Se Schifani e Lagalla non hanno né tempo né attitudine per ascoltare le parole di Lorefice, meno che mai per leggere i suoi scritti, un qualche interesse dovrebbe venire da coloro che fanno o fingono di fare opposizione e che forse sono ancora più colpevoli dei primi, non avendo le loro giustificazioni, per quanto improprie, non dovendo difendere ruoli di potere, non potendosi sentire sicuri e inattaccabili.

Un Partito democratico, uscendo, se ne è capace, dalla propria modesta dimensione autoreferenziale, dovrebbe cogliere l’invito di Lorefice, assumerlo come precondizione per riattivare un dialogo con i cosiddetti moderati e con i cattolici, che se pure non hanno la forza e la consistenza di un tempo in una realtà laicizzata, tuttavia mantengono il riferimento ai temi della giustizia e della solidarietà e potrebbero essere disponibili ad assumere l’indicazione del “lavoro, vera sfida del Sud, la sanità, la cultura”.

Il Partito democratico dovrebbe tentare di trovare le parole opportune per dialogare con gli esclusi, con quelli che nessuna speranza nutrono, che rimangono oggetto e non soggetto della storia, che popolano le periferie delle nostre città e della nostra terra.

Ci sarebbe da fare una correzione di rotta, aggiungendo alla proclamazione dei diritti, che impronta utilmente la narrazione di Schlein, il richiamo a quel cattolicesimo sociale che fu uno dei presupposti degli aspetti migliori dell’esperienza che per cinquant’anni vide i cattolici protagonisti.

Ma quale Partito democratico è oggi in grado di ascoltare e recepire la sfida dell’arcivescovo di Palermo?
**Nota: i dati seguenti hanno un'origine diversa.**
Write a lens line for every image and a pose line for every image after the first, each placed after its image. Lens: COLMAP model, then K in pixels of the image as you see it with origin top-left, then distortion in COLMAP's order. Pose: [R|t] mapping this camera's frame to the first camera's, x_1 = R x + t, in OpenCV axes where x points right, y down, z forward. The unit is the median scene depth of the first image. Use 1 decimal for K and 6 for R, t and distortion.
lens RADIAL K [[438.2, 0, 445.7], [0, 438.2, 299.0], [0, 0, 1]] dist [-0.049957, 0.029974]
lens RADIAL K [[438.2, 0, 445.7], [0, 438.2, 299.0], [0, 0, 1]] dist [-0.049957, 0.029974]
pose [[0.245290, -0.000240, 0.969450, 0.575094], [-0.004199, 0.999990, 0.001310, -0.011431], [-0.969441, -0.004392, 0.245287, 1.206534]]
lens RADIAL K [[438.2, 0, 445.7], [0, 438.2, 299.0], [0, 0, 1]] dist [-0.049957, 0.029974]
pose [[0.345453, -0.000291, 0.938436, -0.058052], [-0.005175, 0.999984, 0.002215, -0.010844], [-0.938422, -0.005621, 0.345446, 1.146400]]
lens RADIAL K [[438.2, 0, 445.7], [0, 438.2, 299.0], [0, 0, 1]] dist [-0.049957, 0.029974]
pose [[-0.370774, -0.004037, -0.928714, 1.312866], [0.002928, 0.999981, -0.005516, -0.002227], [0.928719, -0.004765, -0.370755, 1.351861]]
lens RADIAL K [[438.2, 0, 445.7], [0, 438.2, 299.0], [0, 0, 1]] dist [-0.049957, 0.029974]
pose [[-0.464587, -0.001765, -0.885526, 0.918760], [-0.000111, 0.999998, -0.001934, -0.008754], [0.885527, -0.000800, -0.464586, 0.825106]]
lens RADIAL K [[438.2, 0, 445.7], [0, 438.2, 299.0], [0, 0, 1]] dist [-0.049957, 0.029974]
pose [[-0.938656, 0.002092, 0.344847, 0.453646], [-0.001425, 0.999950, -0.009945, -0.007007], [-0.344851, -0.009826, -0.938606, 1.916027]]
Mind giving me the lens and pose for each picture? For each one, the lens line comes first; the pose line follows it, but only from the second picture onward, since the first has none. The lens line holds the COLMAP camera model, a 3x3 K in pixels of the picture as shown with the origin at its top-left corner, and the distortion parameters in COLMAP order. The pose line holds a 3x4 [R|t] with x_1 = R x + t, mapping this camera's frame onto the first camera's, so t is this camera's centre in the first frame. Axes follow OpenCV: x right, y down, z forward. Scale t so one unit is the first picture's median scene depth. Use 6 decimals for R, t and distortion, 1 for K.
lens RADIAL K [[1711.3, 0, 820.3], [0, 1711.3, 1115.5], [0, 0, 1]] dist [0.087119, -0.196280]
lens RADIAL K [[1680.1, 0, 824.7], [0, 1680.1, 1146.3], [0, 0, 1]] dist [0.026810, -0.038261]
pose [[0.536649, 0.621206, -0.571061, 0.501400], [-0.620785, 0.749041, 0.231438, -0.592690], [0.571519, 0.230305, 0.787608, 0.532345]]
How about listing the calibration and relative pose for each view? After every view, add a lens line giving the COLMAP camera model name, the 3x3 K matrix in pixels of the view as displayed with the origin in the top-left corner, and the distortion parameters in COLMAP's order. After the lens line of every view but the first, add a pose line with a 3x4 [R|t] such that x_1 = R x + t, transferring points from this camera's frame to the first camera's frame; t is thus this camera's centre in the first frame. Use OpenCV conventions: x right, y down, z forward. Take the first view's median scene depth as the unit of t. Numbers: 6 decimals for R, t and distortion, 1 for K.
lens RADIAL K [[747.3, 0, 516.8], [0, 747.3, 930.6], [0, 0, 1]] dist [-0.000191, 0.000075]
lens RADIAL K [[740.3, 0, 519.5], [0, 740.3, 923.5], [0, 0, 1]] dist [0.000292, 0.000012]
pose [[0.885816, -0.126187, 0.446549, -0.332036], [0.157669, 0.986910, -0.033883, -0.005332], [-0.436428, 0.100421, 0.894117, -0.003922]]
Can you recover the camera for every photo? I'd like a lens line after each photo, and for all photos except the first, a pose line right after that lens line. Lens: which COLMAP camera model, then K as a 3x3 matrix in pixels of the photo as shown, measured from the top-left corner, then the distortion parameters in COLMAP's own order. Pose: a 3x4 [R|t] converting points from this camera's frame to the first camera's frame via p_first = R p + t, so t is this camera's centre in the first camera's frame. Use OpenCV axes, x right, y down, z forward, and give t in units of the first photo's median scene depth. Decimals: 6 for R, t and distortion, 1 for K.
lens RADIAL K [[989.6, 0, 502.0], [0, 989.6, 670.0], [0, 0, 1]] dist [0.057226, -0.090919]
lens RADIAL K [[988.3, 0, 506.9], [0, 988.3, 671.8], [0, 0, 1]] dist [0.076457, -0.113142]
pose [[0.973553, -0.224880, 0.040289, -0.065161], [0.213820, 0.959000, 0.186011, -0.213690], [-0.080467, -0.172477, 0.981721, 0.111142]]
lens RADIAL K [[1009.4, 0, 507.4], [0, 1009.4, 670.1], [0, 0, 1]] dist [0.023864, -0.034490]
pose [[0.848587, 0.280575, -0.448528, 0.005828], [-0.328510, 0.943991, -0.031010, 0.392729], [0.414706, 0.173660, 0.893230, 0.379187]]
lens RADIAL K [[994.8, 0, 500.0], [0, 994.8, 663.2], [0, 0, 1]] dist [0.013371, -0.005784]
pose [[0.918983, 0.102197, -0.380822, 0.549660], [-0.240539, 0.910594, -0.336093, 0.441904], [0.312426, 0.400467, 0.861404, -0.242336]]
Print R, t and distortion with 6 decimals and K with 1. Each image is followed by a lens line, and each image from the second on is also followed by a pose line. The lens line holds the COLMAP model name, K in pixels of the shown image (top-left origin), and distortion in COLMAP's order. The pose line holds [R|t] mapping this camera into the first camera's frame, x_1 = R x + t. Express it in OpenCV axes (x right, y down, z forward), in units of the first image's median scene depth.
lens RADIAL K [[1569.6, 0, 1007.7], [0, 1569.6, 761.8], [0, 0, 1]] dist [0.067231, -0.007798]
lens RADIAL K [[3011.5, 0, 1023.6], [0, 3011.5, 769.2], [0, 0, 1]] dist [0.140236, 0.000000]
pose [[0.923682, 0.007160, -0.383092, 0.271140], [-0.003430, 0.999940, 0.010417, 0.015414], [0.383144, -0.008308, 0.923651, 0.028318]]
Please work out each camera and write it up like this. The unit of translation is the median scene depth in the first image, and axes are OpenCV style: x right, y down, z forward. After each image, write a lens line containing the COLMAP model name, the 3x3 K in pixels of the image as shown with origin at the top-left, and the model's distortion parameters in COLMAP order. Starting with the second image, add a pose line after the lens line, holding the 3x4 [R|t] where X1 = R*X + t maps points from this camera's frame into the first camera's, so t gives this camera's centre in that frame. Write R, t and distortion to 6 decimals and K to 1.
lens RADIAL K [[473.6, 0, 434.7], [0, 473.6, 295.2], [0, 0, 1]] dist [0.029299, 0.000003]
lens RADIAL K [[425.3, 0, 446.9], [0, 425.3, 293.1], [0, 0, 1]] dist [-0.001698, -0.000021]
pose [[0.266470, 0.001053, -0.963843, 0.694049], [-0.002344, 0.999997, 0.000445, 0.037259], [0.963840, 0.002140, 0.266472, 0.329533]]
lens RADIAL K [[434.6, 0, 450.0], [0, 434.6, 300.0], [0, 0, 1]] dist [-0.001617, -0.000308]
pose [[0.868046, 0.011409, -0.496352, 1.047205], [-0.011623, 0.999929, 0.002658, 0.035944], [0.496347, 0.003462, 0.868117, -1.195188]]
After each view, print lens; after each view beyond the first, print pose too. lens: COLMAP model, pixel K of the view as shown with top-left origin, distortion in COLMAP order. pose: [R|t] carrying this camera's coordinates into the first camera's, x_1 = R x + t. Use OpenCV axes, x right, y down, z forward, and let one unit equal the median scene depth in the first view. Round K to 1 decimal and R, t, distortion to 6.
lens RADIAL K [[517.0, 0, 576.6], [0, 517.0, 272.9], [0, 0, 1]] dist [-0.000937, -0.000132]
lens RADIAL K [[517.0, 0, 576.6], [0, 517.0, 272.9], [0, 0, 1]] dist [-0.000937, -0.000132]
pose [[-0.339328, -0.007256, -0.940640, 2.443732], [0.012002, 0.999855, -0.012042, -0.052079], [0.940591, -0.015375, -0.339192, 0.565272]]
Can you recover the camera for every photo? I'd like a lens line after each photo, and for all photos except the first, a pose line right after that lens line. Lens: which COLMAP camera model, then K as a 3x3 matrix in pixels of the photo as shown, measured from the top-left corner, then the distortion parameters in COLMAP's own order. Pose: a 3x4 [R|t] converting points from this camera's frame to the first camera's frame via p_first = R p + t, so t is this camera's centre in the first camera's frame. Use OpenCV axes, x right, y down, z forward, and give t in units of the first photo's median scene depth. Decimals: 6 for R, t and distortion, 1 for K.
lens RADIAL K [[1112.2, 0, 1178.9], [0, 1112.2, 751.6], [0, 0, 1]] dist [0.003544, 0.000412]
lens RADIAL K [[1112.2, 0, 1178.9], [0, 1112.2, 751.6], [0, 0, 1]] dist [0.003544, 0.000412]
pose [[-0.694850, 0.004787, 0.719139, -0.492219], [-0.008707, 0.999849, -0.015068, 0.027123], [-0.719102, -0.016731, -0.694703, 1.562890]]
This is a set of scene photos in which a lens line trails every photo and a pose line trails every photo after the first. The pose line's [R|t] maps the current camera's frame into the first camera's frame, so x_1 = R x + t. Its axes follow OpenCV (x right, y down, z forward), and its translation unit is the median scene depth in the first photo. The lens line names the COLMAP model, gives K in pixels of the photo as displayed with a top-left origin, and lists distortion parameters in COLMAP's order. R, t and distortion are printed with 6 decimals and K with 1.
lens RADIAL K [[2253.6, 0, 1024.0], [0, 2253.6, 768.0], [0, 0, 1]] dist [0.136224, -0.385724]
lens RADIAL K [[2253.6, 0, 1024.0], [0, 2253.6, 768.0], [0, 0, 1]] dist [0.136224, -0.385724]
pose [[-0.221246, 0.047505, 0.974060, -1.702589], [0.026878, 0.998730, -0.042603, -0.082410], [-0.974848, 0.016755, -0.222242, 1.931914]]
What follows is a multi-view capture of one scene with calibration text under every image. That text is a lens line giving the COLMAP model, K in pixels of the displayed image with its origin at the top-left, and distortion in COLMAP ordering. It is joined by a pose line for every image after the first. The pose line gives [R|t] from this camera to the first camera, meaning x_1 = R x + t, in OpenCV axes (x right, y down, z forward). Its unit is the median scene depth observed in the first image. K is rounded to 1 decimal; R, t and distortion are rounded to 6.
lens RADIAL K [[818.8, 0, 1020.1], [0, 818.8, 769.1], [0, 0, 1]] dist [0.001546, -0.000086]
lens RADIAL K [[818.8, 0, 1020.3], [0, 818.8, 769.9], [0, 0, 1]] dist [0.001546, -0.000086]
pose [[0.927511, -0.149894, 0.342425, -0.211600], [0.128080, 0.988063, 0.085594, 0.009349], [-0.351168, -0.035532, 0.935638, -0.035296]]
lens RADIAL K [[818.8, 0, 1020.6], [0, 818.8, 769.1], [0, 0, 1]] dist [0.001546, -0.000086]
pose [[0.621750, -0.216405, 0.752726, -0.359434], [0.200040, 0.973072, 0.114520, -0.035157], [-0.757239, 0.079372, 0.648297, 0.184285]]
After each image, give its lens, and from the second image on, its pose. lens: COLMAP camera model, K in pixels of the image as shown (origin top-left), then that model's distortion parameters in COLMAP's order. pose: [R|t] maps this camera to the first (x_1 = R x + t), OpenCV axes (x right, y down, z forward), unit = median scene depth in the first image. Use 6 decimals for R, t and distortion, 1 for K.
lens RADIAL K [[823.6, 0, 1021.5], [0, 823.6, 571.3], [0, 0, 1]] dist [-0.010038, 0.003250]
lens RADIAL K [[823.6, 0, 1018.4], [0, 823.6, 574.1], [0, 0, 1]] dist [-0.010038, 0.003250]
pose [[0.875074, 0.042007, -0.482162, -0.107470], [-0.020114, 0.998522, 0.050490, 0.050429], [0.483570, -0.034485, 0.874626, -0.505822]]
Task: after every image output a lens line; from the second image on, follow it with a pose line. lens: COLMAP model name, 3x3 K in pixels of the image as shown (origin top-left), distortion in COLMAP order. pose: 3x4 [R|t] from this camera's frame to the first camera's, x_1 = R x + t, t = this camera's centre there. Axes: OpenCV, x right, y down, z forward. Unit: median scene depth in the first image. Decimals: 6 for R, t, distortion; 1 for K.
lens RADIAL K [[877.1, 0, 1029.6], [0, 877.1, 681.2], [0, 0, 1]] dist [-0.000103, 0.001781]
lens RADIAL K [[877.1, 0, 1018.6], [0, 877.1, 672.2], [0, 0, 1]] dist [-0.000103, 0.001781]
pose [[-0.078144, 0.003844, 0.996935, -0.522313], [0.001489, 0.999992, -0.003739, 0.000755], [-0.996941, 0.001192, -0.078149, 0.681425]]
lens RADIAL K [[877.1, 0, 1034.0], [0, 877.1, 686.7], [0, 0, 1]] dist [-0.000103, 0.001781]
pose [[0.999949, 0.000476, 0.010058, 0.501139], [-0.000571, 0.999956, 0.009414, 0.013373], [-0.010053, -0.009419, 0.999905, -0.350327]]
È difficile immaginare che esso possa uscire dal letargo, da quella vera e propria guerra del secchio che lo divide in due, rendendolo del tutto ininfluente e marginale nella vita politica isolana.

C’è davvero una prateria al di là della desertificazione e lì bisognerebbe inoltrarsi per risvegliare l’interesse verso l’impegno politico, per dire parole di speranza a chi non nutre più speranza.

Quando mai vi sarà qualcuno che, partendo dalle cose dette da Lorefice, sarà capace di raccogliere e federare i tanti che potrebbero essere interessati ad una proposta credibile, nuova, capace di suscitare interesse e perfino entusiasmo? Un ruolo questo, che non può venire dal mondo dei “lupi rapaci” che ci governano né dalle “anime morte” che fingono di volere essere l’alternativa.

Non è facile che ciò avvenga, ma il vescovo ci dice di non rassegnarci e giusto con la speranza titola la sua pubblicazione.